Помню ее тонкие серебристо-белые волосы, закрученные в маленький узел; ее уши, с вытянутыми, как у Будды, мочками с сережками-гвоздиками.
Помню ее кротость, которая разительно отличалась от гневливости ее дочери. Думаю, она часто плакала. От жалости, от беспомощности.
Род Кондратовичей большой. Кузен моей бабушки, Иренеус, был епископом униатской церкви в Ужгороде. Как он пережил репрессии в советское время, я не знаю. Знаю только, что иконостасы для меня с тех пор магически притягательны, как и долгие, монотонные ритуалы греческого, русского богослужения.
В Ужгороде и по сей день живет Эрнест Кондратович, пейзажист и многократно «заслуженный деятель искусств Украины». Холмы, поля и леса Закарпатья на его картинах сияющие, яркие, сельские сюжеты сказочно-идиллические, как на Таити Гогена. Его и в девяносто три года по-прежнему тянет на природу. Наверное, он сумел бы мне объяснить, что такое малая родина.

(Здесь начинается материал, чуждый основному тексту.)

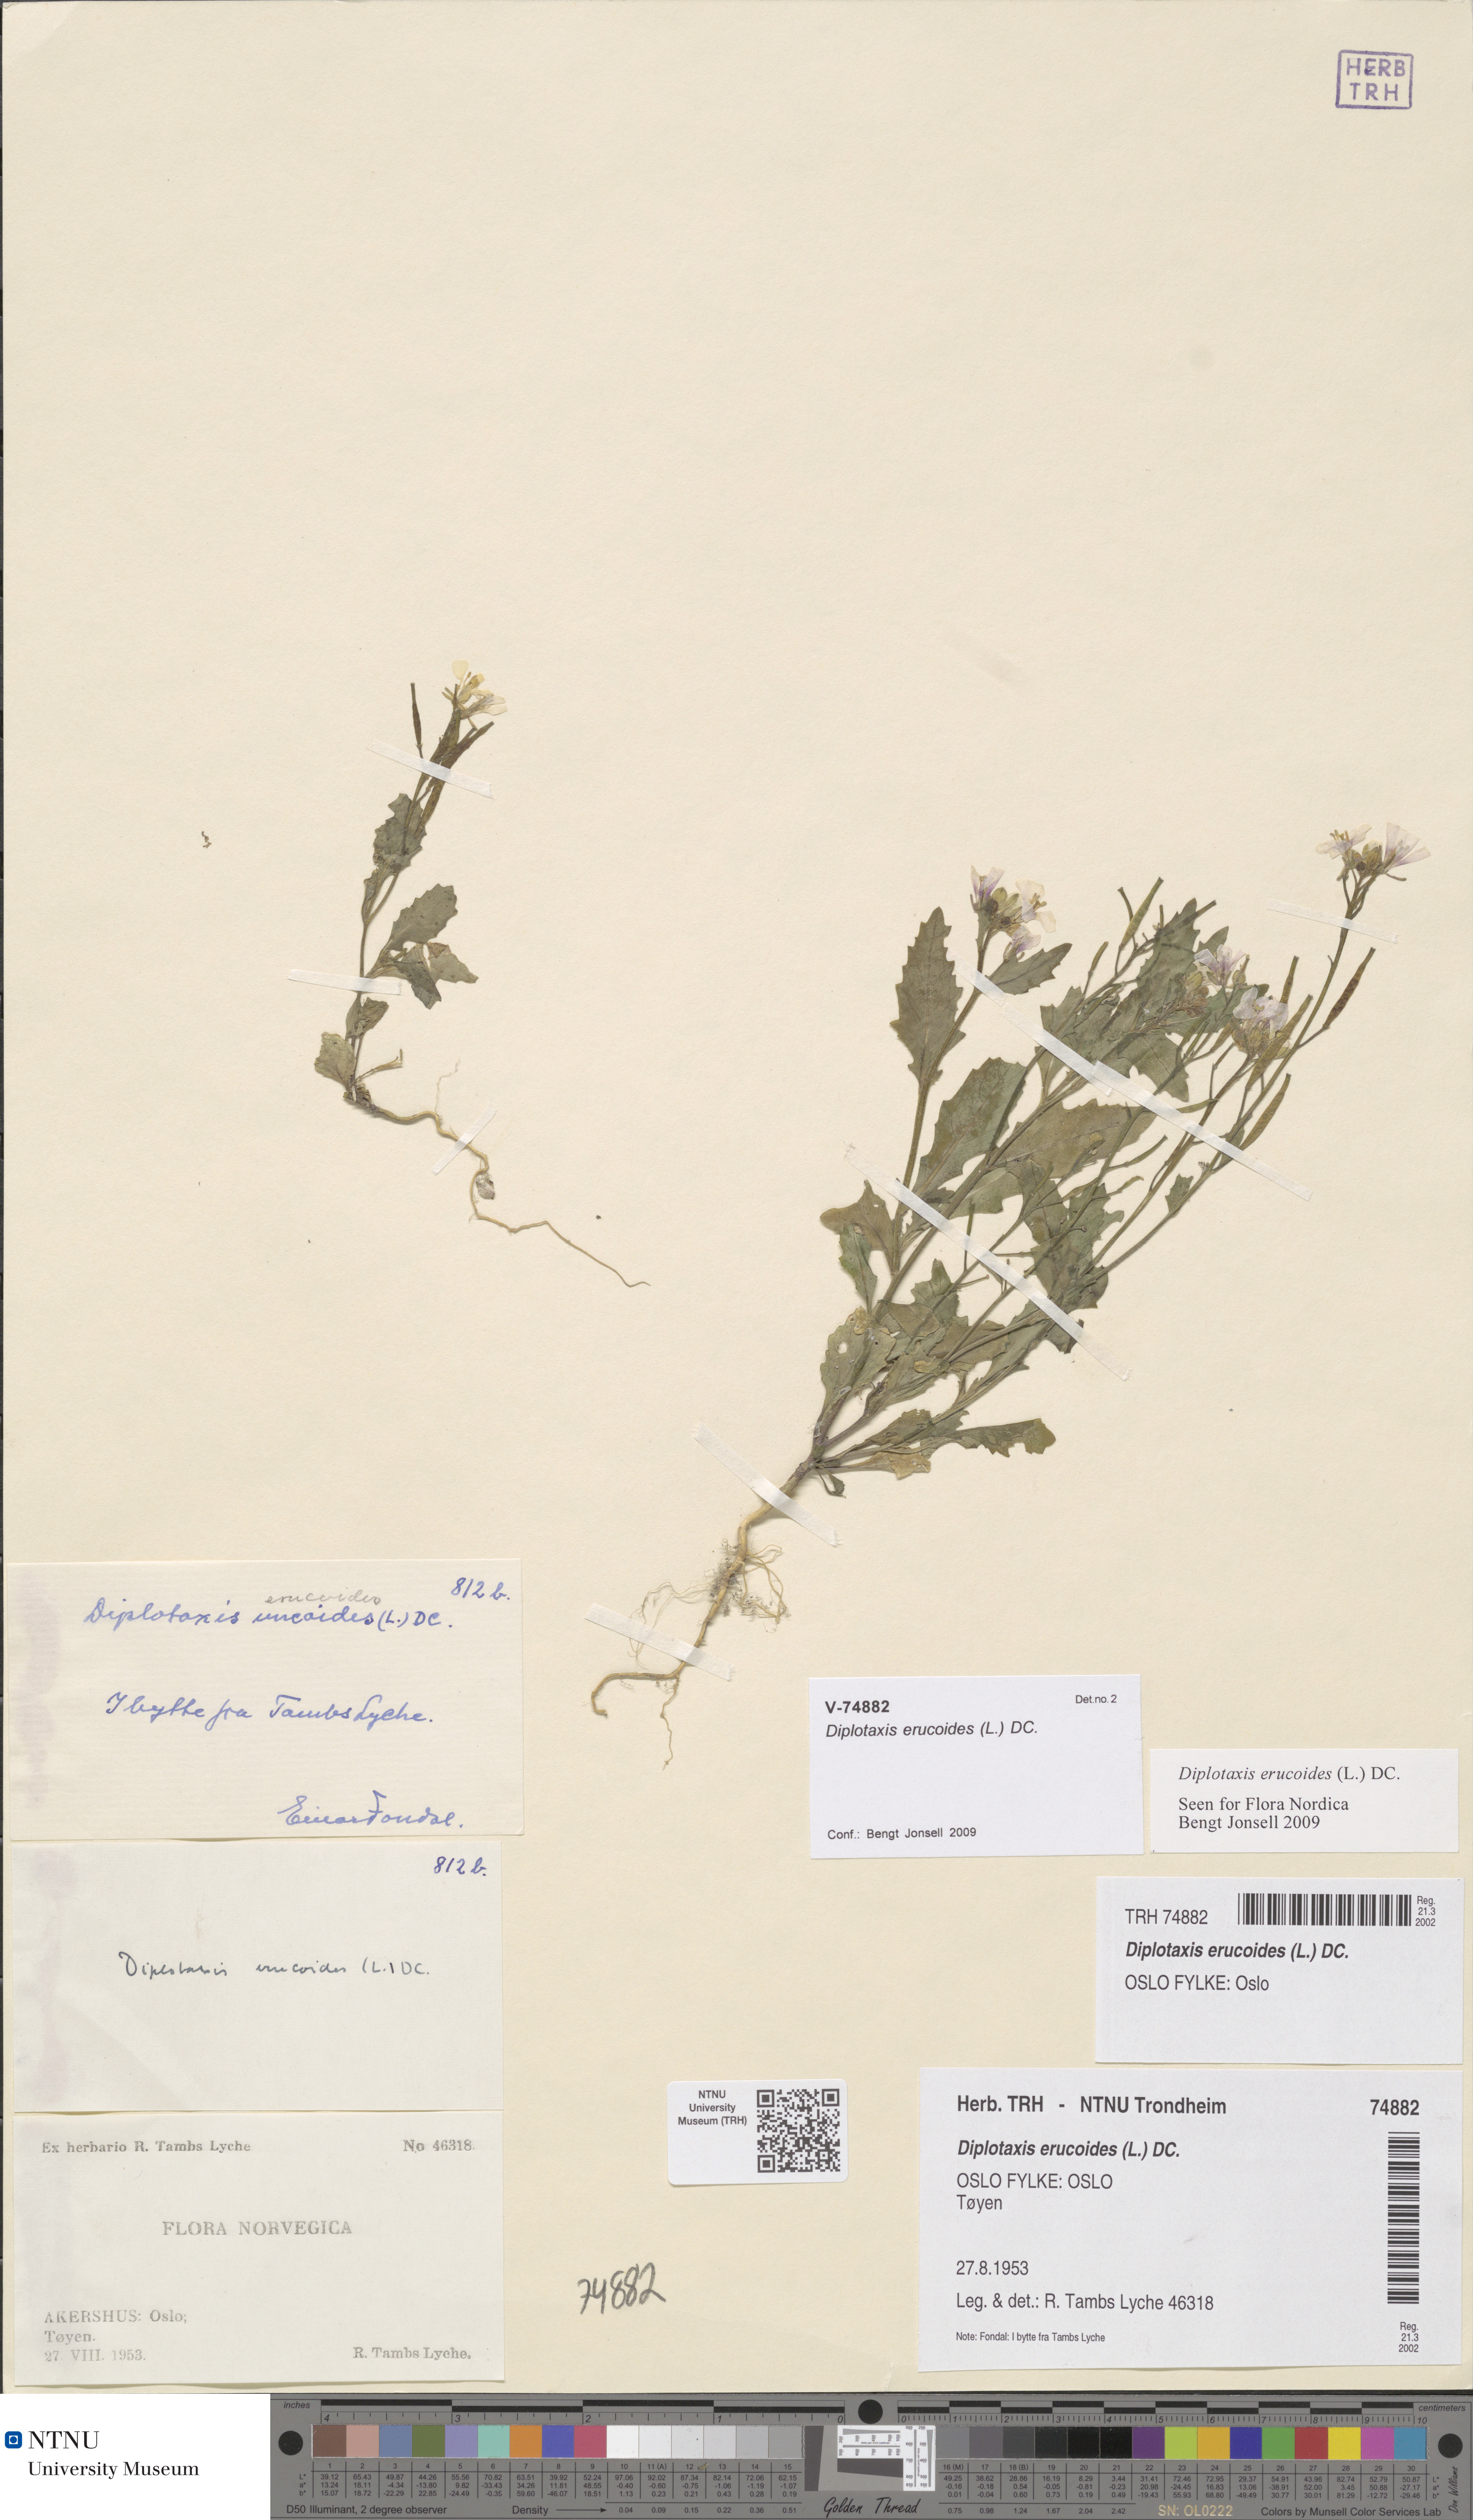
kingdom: Plantae
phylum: Tracheophyta
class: Magnoliopsida
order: Brassicales
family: Brassicaceae
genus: Diplotaxis
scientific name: Diplotaxis erucoides
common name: White rocket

Наши пути никогда не пересекались. Однажды, давным-давно, я ехала ночным поездом из Киева в Будапешт. В утренних сумерках я смотрела в окно: на каждой горушке – деревянная церковь. В Ужгороде я не вышла. Состав долго формировали на пограничной станции Чоп, потом он отправился по широкой равнине на юго-запад, в столицу Венгрии.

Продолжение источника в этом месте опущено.